As more telephone companies begin offering Digital
Subscriber Line technology to their customers, a new advocacy group is
being launched to promote competition and affordable pricing in the
high-speed Internet market.
The High Speed Access Coalition, or HiSAC, said it will act on behalf of
households, home and office businesses and telecommuters who can only gain
high speed data services through one company, usually a local Baby Bell.
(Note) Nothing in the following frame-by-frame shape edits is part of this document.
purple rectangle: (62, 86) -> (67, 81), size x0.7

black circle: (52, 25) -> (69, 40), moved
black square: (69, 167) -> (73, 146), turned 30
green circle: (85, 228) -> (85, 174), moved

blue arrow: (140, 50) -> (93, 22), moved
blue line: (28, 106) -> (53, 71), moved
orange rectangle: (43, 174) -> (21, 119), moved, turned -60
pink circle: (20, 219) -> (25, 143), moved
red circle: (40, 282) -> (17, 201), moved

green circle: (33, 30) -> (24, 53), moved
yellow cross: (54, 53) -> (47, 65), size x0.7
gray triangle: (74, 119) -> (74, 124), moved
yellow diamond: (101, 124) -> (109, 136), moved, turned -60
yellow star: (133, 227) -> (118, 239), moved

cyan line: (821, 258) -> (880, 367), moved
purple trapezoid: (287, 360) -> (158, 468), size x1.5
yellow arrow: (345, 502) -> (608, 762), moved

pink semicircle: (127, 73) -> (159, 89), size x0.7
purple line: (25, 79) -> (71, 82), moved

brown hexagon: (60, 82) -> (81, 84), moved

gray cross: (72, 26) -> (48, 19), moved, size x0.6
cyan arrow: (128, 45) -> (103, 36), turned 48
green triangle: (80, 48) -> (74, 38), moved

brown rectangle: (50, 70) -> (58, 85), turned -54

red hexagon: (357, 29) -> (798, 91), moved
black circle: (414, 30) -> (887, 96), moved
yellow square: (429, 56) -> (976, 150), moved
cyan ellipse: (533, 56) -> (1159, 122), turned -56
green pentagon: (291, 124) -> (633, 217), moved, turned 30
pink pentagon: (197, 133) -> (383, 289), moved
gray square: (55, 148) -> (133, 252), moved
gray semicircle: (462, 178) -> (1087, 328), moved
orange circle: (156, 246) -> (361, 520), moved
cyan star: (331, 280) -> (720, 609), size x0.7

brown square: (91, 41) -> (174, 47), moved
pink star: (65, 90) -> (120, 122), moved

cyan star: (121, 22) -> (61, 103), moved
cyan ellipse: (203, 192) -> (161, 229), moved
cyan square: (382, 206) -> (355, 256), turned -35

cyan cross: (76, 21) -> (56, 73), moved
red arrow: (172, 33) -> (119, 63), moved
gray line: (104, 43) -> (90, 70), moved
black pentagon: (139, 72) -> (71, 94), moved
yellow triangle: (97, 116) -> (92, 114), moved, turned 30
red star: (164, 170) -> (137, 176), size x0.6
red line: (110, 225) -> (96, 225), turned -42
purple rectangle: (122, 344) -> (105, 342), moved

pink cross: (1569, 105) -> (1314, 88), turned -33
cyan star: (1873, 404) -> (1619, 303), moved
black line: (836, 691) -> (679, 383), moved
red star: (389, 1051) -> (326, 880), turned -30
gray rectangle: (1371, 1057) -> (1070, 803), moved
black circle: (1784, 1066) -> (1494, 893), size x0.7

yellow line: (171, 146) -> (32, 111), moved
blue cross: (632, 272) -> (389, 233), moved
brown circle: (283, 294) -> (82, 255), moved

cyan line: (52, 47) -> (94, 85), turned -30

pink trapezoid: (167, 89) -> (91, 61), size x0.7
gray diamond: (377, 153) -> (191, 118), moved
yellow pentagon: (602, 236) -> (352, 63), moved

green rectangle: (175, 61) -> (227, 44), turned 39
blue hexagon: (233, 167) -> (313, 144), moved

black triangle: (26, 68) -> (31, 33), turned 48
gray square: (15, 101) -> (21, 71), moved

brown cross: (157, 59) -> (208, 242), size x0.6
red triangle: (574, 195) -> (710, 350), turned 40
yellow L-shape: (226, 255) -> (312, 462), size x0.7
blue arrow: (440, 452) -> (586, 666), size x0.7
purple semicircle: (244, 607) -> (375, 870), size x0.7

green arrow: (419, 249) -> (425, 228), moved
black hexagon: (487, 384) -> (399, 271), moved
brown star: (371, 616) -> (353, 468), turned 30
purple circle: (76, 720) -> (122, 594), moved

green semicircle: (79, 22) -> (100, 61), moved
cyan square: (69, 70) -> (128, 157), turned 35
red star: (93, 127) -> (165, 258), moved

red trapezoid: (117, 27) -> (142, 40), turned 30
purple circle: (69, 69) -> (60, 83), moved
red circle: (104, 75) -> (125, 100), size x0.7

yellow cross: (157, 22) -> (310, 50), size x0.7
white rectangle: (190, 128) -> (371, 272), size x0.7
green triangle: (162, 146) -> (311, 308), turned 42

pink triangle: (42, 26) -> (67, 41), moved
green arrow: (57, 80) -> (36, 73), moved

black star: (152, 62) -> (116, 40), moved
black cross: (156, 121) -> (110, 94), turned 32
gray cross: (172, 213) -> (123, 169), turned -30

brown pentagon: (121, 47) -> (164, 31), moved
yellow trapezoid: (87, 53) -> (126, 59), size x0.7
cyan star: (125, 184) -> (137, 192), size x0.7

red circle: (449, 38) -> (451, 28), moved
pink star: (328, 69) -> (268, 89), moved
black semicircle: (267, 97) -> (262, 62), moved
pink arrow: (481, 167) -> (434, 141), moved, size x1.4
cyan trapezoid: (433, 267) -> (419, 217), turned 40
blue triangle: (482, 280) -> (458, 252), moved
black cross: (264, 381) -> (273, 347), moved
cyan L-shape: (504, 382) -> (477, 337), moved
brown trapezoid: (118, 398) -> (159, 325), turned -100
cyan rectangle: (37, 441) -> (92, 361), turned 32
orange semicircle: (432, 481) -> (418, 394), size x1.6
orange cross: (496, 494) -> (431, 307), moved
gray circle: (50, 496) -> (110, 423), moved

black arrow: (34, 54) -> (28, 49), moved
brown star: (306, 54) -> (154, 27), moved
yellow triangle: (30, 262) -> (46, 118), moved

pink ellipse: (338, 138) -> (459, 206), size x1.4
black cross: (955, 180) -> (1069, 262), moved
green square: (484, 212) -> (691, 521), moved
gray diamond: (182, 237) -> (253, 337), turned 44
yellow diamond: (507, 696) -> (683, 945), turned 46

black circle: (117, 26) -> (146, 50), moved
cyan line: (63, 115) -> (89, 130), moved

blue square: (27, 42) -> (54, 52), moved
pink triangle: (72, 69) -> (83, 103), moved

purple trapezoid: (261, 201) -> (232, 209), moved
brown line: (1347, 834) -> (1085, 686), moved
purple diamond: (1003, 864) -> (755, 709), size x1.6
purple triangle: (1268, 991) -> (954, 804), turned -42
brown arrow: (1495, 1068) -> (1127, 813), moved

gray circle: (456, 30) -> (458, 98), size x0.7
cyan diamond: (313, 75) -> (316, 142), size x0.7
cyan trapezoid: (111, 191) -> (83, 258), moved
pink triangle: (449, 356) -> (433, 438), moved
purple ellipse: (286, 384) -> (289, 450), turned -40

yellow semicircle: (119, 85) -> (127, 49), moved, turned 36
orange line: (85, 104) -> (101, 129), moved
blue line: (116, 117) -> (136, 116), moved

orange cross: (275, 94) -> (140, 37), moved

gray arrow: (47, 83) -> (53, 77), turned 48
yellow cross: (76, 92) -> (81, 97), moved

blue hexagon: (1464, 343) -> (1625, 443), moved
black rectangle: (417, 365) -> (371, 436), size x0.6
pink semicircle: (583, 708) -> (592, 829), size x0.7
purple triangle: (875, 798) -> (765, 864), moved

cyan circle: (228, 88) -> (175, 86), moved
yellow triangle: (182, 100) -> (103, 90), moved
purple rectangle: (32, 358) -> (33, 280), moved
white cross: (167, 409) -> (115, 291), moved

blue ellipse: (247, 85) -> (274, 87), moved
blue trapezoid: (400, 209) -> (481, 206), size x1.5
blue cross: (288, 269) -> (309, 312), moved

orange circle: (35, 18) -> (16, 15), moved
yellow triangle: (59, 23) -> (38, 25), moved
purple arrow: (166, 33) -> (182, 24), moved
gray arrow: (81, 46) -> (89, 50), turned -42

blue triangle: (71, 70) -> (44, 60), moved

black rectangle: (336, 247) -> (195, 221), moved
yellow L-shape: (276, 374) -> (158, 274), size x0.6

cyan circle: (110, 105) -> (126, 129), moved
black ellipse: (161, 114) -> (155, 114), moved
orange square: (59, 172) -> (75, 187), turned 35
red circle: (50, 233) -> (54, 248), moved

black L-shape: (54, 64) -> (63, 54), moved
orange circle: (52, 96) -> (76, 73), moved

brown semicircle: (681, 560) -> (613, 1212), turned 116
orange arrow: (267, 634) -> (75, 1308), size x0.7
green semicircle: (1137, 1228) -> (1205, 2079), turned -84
The group is hoping to spur competition among data service providers to the
home market, in the hopes of shattering what it terms “the last remaining
telecommunications monopoly.”
HiSAC said although several start-ups who offer DSL service have asked Baby
Bells to share local phone lines, the Baby Bells and Independent Local
Exchange Carriers (ILECs) are thwarting competitive access. The group said
DSL service provided by regional Baby Bells, such as U.S. West and SBC,
charge monthly rates that are as much as double the price charged by
start-ups.
“Millions of Americans want affordable high-speed Internet access for their
home, but they’re being held hostage by the Baby
Bell companies that are trying to preserve their monopoly control over data
services for the residential market,” said David Wilson, HiSAC’s executive
director and general counsel.
HiSAC said The Federal Communications
Commission as well as the California Public
Utilities Commission (PUC) are now evaluating whether Baby Bells should
provide the new DSL companies with equal access to the local phone
networks. Fearing uninformed and hurried rulings, the group said public
interest and consumer groups must act to stave off monopolization.
“This is about monopoly power over the ‘last mile of copper’ for home
access to high-speed Internet service,” Wilson said.
“Consumers have their choice of several long distance carriers and mobile
phone services, but they still have only one choice
when it comes to DSL service. The FCC and California PUC must avoid a rush
to judgement until consumers have had a fair opportunity to make their
opinions heard.”
According to HiSAC, ILECs have long insisted that the newer companies known
as Competitive
Local Exchange Carriers (CLECs) must provide
both voice and data service, and calls this “a tactic that unnecessarily
raises the price that consumers would have to pay and has forced
many of the original CLECs to focus on providing DSL and telephone service
to the corporate market, where competition is more open.”
“Just as consumers don’t have to switch phone companies when selecting a
long distance carrier, they should be able to select a data service company
that is different than the company that provides their voice service,”
Wilson said.
The advantages of opening up the DSL market to more balanced competition,
HiSAC said, will enable consumers to benefit from much lower charges.
“If consumers are ever going to receive the cost benefits that competition
brings, the federal government and states need to
open up local phone lines to innovation and spur competition,” Wilson said.
“Although each company would establish its own rates, HiSAC projections
show that proposed rates are considerably lower
than cable access or DSL access through existing local phone companies,”
Wilson said.
In the burgeoning high-speed market, DSL is poised for considerable growth.
David Cooperstein, senior analyst at Forrester Research predicts that by
2002, there will be 2.2 million ADSL users and that consumer spending on
DSL access will reach $770 million dollars.
“Right now the market is very localized, although WorldCom just announced
plans to launch DSL nationwide with start-ups Northpoint and Covad.”
Currently Covad and Northpoint compete against Baby Bells PacBell in
California and Bell Atlantic in the East.